**DESCRIPTION OF THE TASK:**
From the line with "at standards are coming next." through the line with "Administration", repeat the entries verbatim, both end lines included, and add nothing.

**GIVEN INFORMATION:**

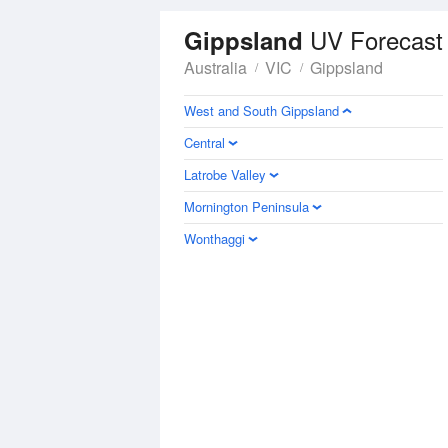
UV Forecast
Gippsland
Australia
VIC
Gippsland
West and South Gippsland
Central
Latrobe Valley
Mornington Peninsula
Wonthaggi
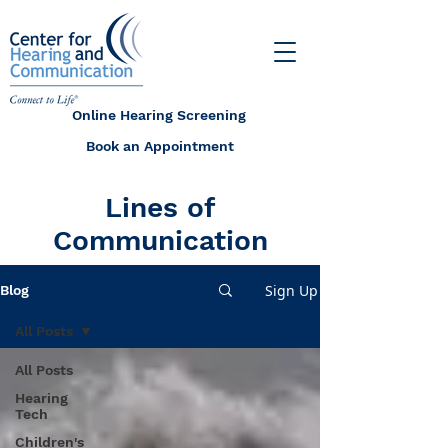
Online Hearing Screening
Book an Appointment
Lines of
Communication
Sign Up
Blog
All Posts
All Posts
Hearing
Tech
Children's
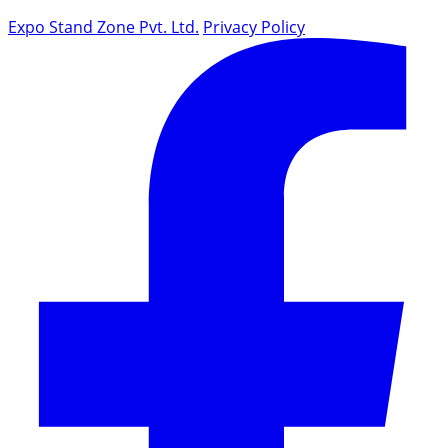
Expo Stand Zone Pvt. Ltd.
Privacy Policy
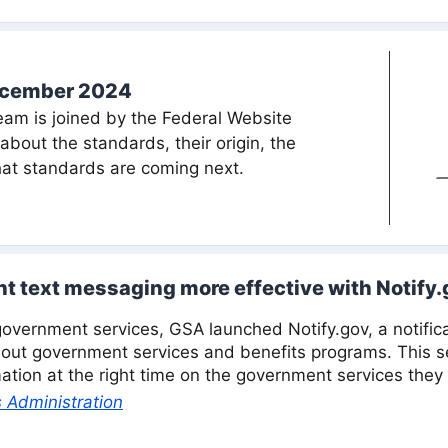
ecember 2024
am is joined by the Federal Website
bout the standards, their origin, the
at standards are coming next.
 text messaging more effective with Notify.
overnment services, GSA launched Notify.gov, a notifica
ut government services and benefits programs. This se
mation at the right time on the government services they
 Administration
==
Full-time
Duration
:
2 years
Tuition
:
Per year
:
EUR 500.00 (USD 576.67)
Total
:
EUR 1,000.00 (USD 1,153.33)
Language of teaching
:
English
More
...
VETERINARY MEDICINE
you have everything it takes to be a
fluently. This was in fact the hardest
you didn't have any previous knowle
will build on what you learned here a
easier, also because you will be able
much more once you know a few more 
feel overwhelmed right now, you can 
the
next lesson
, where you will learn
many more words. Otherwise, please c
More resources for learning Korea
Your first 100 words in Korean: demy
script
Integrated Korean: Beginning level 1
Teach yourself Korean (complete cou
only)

**TASK RESPONSE:**
at standards are coming next.
 text messaging more effective with Notify.
overnment services, GSA launched Notify.gov, a notifica
ut government services and benefits programs. This se
mation at the right time on the government services they
 Administration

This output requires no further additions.